**WHAT YOU SHOULD DO:** Go through the material below and return each line with the string "moveTo" in it.
________________________________________
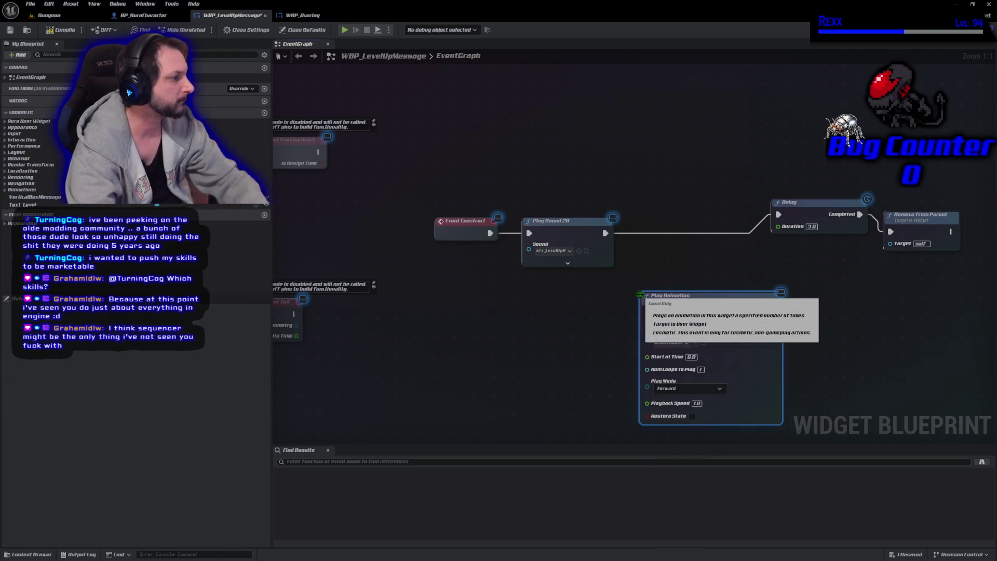
pyautogui.moveTo(604, 233); pyautogui.dragTo(650, 317)
pyautogui.moveTo(684, 291)
pyautogui.mouseDown()
pyautogui.moveTo(659, 200)
pyautogui.moveTo(665, 216)
pyautogui.mouseUp()
pyautogui.moveTo(815, 208)
pyautogui.mouseDown()
pyautogui.moveTo(816, 228)
pyautogui.moveTo(776, 232)
pyautogui.mouseUp()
________________________________________
**WRITTEN SOLUTION:**
pyautogui.moveTo(604, 233); pyautogui.dragTo(650, 317)
pyautogui.moveTo(684, 291)
pyautogui.moveTo(659, 200)
pyautogui.moveTo(665, 216)
pyautogui.moveTo(815, 208)
pyautogui.moveTo(816, 228)
pyautogui.moveTo(776, 232)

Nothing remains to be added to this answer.